From Massachusetts to Washington, Advanced Kiosks clients are using tourism kiosks to promote their local attractions, historical sites, dining and accommodations. Now we’re pleased to announce we have a much more central tourism hub. Sonora, Texas, is exactly halfway between the Florida and California coastlines and exactly halfway across the State of Texas. It’s a small community of barely 3,000 people. Sonora didn’t even have a visitors’ center until the town banded together to make its heritage and natural wonders more accessible to the steady stream of Interstate 10 travelers passing by every day. Thanks to some creative collaboration, now Sonora doesn’t just have one visitor center; they have three. And thanks to custom user interface design, each visitor kiosk is a thing of beauty.
Planning an I-10 Exit Strategy
David Smith served on the board of the Sonora Economic Development Corporation (EDC) for years before he became manager of the business growth organization. He knew the town just couldn’t justify the resources to build and staff a traditional visitors center. He sat down with a map and a question, “What can I do to entice people off Interstate 10?” I-10 gets a lot of vacation traffic, especially families traveling to Big Bend National Park. Why wouldn’t folks want to take a day or two and explore Sonora’s Wild West history and natural beauty?
David just needed to find a cost-effective way to publicize Sonora’s attractions and assets. He identified three high-traffic areas around Sonora: the breathtaking Caverns of Sonora to the west, a Road Ranger Travel Center to the north, and a soon-to-be Love’s Travel Stop to the east. He took to the internet with a picture in his head of wood and fiberglass kiosks with glossy trifold brochures.
A Different Kind of Kiosk
A quick Google search for “kiosks” brought David to our website. “When I saw the product line, I immediately abandoned the idea of a wooden or plastic structure and turned my mind to choosing an Advanced Kiosks unit.” The self-service, interactive kiosks were sure to grab attention.
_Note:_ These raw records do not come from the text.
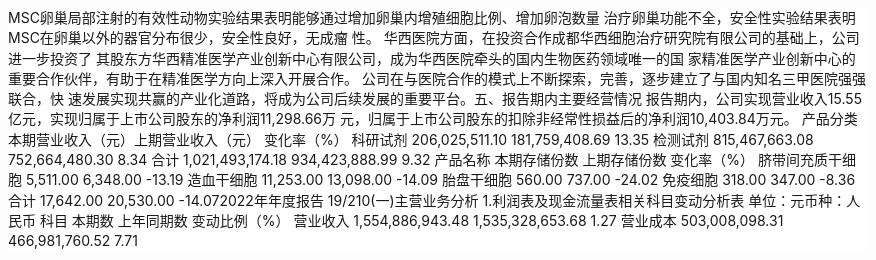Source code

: MSC卵巢局部注射的有效性动物实验结果表明能够通过增加卵巢内增殖细胞比例、增加卵泡数量
治疗卵巢功能不全，安全性实验结果表明MSC在卵巢以外的器官分布很少，安全性良好，无成瘤
性。
华西医院方面，在投资合作成都华西细胞治疗研究院有限公司的基础上，公司进一步投资了
其股东方华西精准医学产业创新中心有限公司，成为华西医院牵头的国内生物医药领域唯一的国
家精准医学产业创新中心的重要合作伙伴，有助于在精准医学方向上深入开展合作。
公司在与医院合作的模式上不断探索，完善，逐步建立了与国内知名三甲医院强强联合，快
速发展实现共赢的产业化道路，将成为公司后续发展的重要平台。五、报告期内主要经营情况
报告期内，公司实现营业收入15.55亿元，实现归属于上市公司股东的净利润11,298.66万
元，归属于上市公司股东的扣除非经常性损益后的净利润10,403.84万元。
产品分类
本期营业收入（元）上期营业收入（元）
变化率（%）
科研试剂
206,025,511.10
181,759,408.69
13.35
检测试剂
815,467,663.08
752,664,480.30
8.34
合计
1,021,493,174.18
934,423,888.99
9.32
产品名称
本期存储份数
上期存储份数
变化率（%）
脐带间充质干细胞
5,511.00
6,348.00
-13.19
造血干细胞
11,253.00
13,098.00
-14.09
胎盘干细胞
560.00
737.00
-24.02
免疫细胞
318.00
347.00
-8.36
合计
17,642.00
20,530.00
-14.072022年年度报告
19/210(一)主营业务分析
1.利润表及现金流量表相关科目变动分析表
单位：元币种：人民币
科目
本期数
上年同期数
变动比例（%）
营业收入
1,554,886,943.48
1,535,328,653.68
1.27
营业成本
503,008,098.31
466,981,760.52
7.71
Initially, David liked our Freestanding Kiosk. He figured its manageable size would make it easy to use. But in the end, he couldn’t resist the commanding presence of the Merchant Max. Standing at almost 6 feet with a brilliant 32” touchscreen, it provides a great bang for the buck. After all, the whole purpose of this project was to stop travelers dead in their tracks and wow them into taking that Sonora exit!
The Merchant Max boasts another eye-catching feature. Its frosted acrylic top is illuminated with a ring of LED lights. Preinstalled on every kiosk we ship, our Zamok kiosk management software offers LED Lighting Control. You can choose from 1.6 million different colors on the RGB spectrum and set the brightness of the lights to act as an accent piece or attention-getter.
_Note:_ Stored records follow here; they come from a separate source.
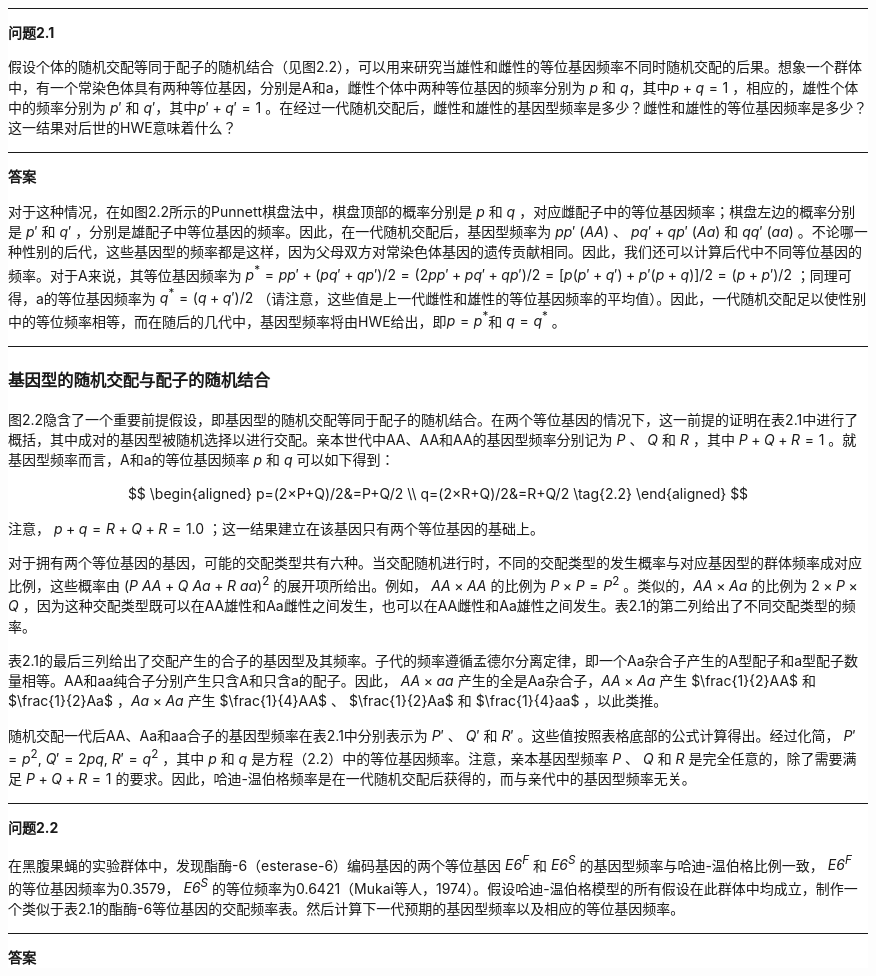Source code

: ----------

**问题2.1**

假设个体的随机交配等同于配子的随机结合（见图2.2），可以用来研究当雄性和雌性的等位基因频率不同时随机交配的后果。想象一个群体中，有一个常染色体具有两种等位基因，分别是A和a，雌性个体中两种等位基因的频率分别为 $p$ 和 $q$，其中$p+q=1$ ，相应的，雄性个体中的频率分别为 $p'$ 和 $q'$，其中$p'+q'=1$ 。在经过一代随机交配后，雌性和雄性的基因型频率是多少？雌性和雄性的等位基因频率是多少？这一结果对后世的HWE意味着什么？

---------

**答案**

对于这种情况，在如图2.2所示的Punnett棋盘法中，棋盘顶部的概率分别是 $p$ 和 $q$ ，对应雌配子中的等位基因频率；棋盘左边的概率分别是 $p'$ 和 $q'$ ，分别是雄配子中等位基因的频率。因此，在一代随机交配后，基因型频率为 $pp'\ (AA)$ 、 $pq'+qp'\ (Aa)$ 和 $qq'\ (aa)$ 。不论哪一种性别的后代，这些基因型的频率都是这样，因为父母双方对常染色体基因的遗传贡献相同。因此，我们还可以计算后代中不同等位基因的频率。对于A来说，其等位基因频率为 $p^*=pp'+(pq'+qp')/2=(2pp'+pq'+qp')/2=[p(p'+q')+p'(p+q)]/2=(p+p')/2$ ；同理可得，a的等位基因频率为 $q^*=(q+q')/2$ （请注意，这些值是上一代雌性和雄性的等位基因频率的平均值）。因此，一代随机交配足以使性别中的等位频率相等，而在随后的几代中，基因型频率将由HWE给出，即$p=p^*$和 $q= q^*$ 。

-------------

### 基因型的随机交配与配子的随机结合

图2.2隐含了一个重要前提假设，即基因型的随机交配等同于配子的随机结合。在两个等位基因的情况下，这一前提的证明在表2.1中进行了概括，其中成对的基因型被随机选择以进行交配。亲本世代中AA、AA和AA的基因型频率分别记为 $P$ 、 $Q$ 和 $R$ ，其中 $P+Q+R=1$ 。就基因型频率而言，A和a的等位基因频率 $p$ 和 $q$ 可以如下得到：

$$
\begin{aligned}
p=(2×P+Q)/2&=P+Q/2 \\
q=(2×R+Q)/2&=R+Q/2 \tag{2.2}
\end{aligned}
$$

注意， $p+q=R+Q+R=1.0$ ；这一结果建立在该基因只有两个等位基因的基础上。

对于拥有两个等位基因的基因，可能的交配类型共有六种。当交配随机进行时，不同的交配类型的发生概率与对应基因型的群体频率成对应比例，这些概率由 $(P \ AA+Q\ Aa+R\ aa)^2$ 的展开项所给出。例如， $AA×AA$ 的比例为 $P×P=P^2$ 。类似的，$AA×Aa$ 的比例为 $2×P×Q$ ，因为这种交配类型既可以在AA雄性和Aa雌性之间发生，也可以在AA雌性和Aa雄性之间发生。表2.1的第二列给出了不同交配类型的频率。

表2.1的最后三列给出了交配产生的合子的基因型及其频率。子代的频率遵循孟德尔分离定律，即一个Aa杂合子产生的A型配子和a型配子数量相等。AA和aa纯合子分别产生只含A和只含a的配子。因此， $AA×aa$ 产生的全是Aa杂合子，$AA×Aa$ 产生 $\frac{1}{2}AA$ 和 $\frac{1}{2}Aa$ ，$Aa×Aa$ 产生 $\frac{1}{4}AA$ 、 $\frac{1}{2}Aa$ 和 $\frac{1}{4}aa$ ，以此类推。

随机交配一代后AA、Aa和aa合子的基因型频率在表2.1中分别表示为 $P'$ 、 $Q'$ 和 $R'$ 。这些值按照表格底部的公式计算得出。经过化简， $P'=p^2,\ Q'=2pq,\ R'=q^2$ ，其中 $p$ 和 $q$ 是方程（2.2）中的等位基因频率。注意，亲本基因型频率 $P$ 、 $Q$ 和 $R$ 是完全任意的，除了需要满足 $P+Q+R=1$ 的要求。因此，哈迪-温伯格频率是在一代随机交配后获得的，而与亲代中的基因型频率无关。

-----

**问题2.2**

在黑腹果蝇的实验群体中，发现酯酶-6（esterase-6）编码基因的两个等位基因 *E6<sup>F</sup>* 和 *E6<sup>S</sup>* 的基因型频率与哈迪-温伯格比例一致， *E6<sup>F</sup>* 的等位基因频率为0.3579， *E6<sup>S</sup>* 的等位频率为0.6421（Mukai等人，1974）。假设哈迪-温伯格模型的所有假设在此群体中均成立，制作一个类似于表2.1的酯酶-6等位基因的交配频率表。然后计算下一代预期的基因型频率以及相应的等位基因频率。

-------

**答案**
Community Cooperation for Virtual Visitor Centers
Armed with the knowledge of what a tourism kiosk makes possible, the Sonora EDC and the Sonora Chamber of Commerce brought stakeholders together for the Energizing Sonora Tourism initiative. There were a lot of moving parts. First, the Sutton County Historical Society and Eaton Hill Nature Center & Preserve committed to building volunteer programs that would allow them to increase their hours and be open on the weekends. Previously, both small nonprofits received less than 5,000 visitors per year, while the Caverns of Sonora welcomed 25,000 sightseers a year. The goal was to get those other 20,000 people into Sonora proper, and it required more OPEN signs.
The three proposed kiosk locations readily signed on to host the visitor kiosks and even generously offered to provide internet service to the machines. The ranching family who owns the Caverns of Sonora has been a pillar of the community for years. They quickly agreed to help the other area attractions amp up by offering a joint discount ticket to all the sites, even hosting the ticket purchasing portal and handling the accounting (splitting and distributing ticket proceeds quarterly). Of course tickets may be purchased at each visitor kiosk. Credit card readers are one of our most popular options.
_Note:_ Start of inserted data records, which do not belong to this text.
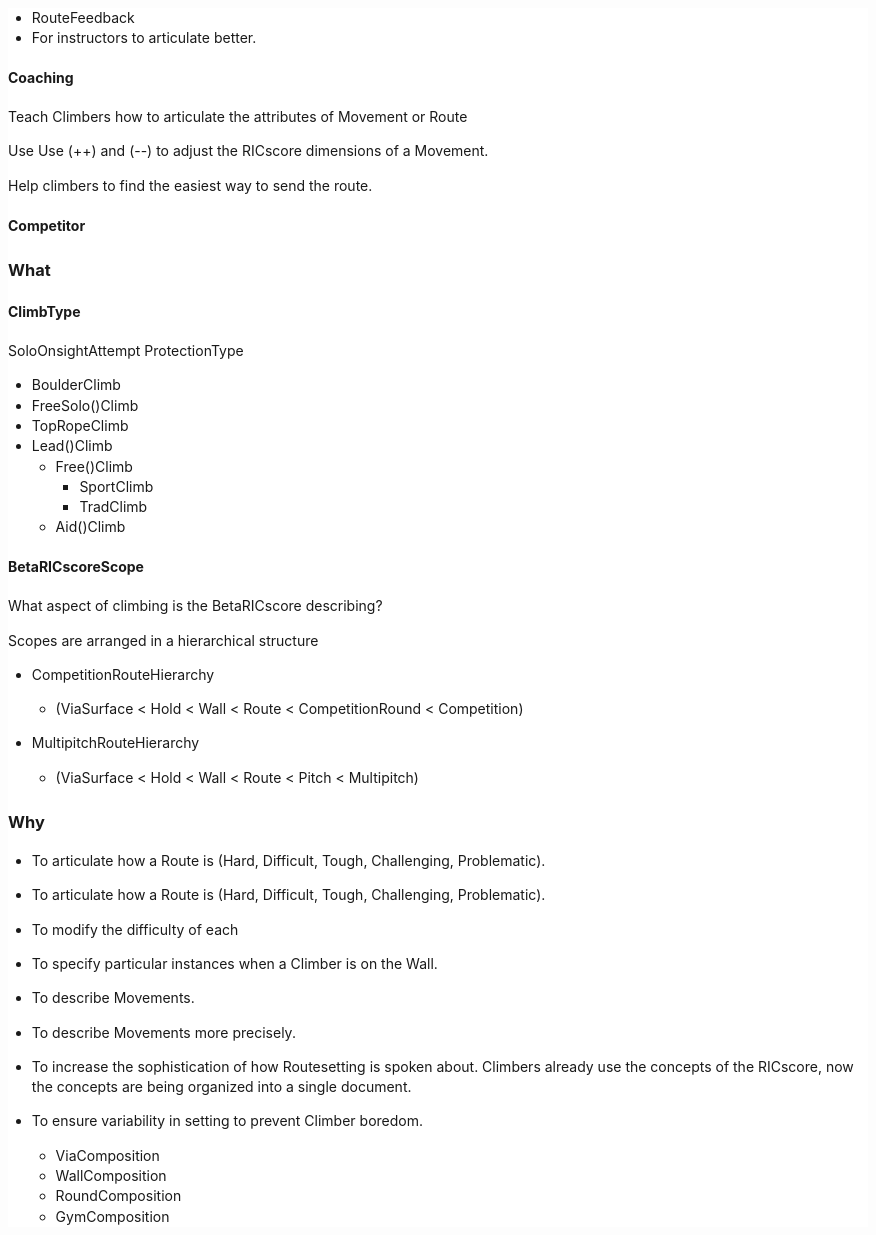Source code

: - RouteFeedback
- For instructors to articulate better.

#### Coaching

Teach Climbers how to articulate the attributes of Movement or Route

Use Use (++) and (--) to adjust the RICscore dimensions of a Movement.

Help climbers to find the easiest way to send the route.

#### Competitor

### What

#### ClimbType

SoloOnsightAttempt
ProtectionType

- BoulderClimb
- FreeSolo()Climb
- TopRopeClimb
- Lead()Climb
    - Free()Climb
        - SportClimb
        - TradClimb
    - Aid()Climb

#### BetaRICscoreScope

What aspect of climbing is the BetaRICscore describing?

Scopes are arranged in a hierarchical structure

- CompetitionRouteHierarchy
    - (ViaSurface < Hold < Wall < <eco>Route</eco> < CompetitionRound < Competition)

- MultipitchRouteHierarchy
    - (ViaSurface < Hold < Wall < <eco>Route</eco> < Pitch < Multipitch)

### Why

- To articulate how a <eco>Route</eco> is (Hard, Difficult, Tough, Challenging, Problematic).

- To articulate how a <eco>Route</eco> is (Hard, Difficult, Tough, Challenging, Problematic).
- To modify the difficulty of each
- To specify particular instances when a Climber is on the Wall.
- To describe Movements.
- To describe Movements more precisely.
- To increase the sophistication of how Routesetting is spoken about.
Climbers already use the concepts of the RICscore, now the concepts are being organized into a single document.
- To ensure variability in setting to prevent Climber boredom.
    - ViaComposition
    - WallComposition
    - RoundComposition
    - GymComposition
With the approval of the Sonora Tourism Committee, the kiosk installation was paid for by Sonora’s Hotel Occupancy Tax revenue. As David explains, “These funds can only be used for projects dedicated to promoting tourism. Nothing is more committed to promoting Sonora tourism than my kiosks!”
Custom Interface Design Brings Kiosks to Life
The final piece of the Energizing Sonora Tourism puzzle was designing an attractive, user-friendly custom interface. Think of it as the face of the visitor kiosk. David hired a local company, Frey Creative Media, and they hit it out of the park with a fixed-resolution interface designed specifically for the kiosk touchscreen.
Advanced Kiosks gives you lots of options when it comes to creating your kiosk’s user interface. If you already have digital content, Zamok Homepage Solution offers templates that make it easy for you to create buttons pointing to that content. Zamok’s lockdown kiosk software keeps your kiosk secure by keeping users exactly where you want them. No surfing unsavory sites.
We also offer custom interface design. We will work with you to design content specially made for your kiosks. A custom interface can really bring your tourism kiosk to life with exactly the look and feel you want. Vibrant images and bold text draw people in, while fixed-resolution design minimizes scrolling for the most natural user experience possible.
Give us a call to determine which kiosk interface design is best for your project.
See You in Sonora!
We really enjoyed getting to know the people of Sonora, Texas, and we’re happy to report the feeling is mutual. David says, “Advanced Kiosks so neatly satisfied my requirements. I really have enjoyed working with them. They’ve done a great job for me!”
So next time you’re traveling through, pay attention to where Hill Country meets West Texas. Watch for signs to Sonora. Stop at a conveniently located visitor kiosk to appreciate the custom user interface and plan your visit. For goodness’ sake, get off the highway!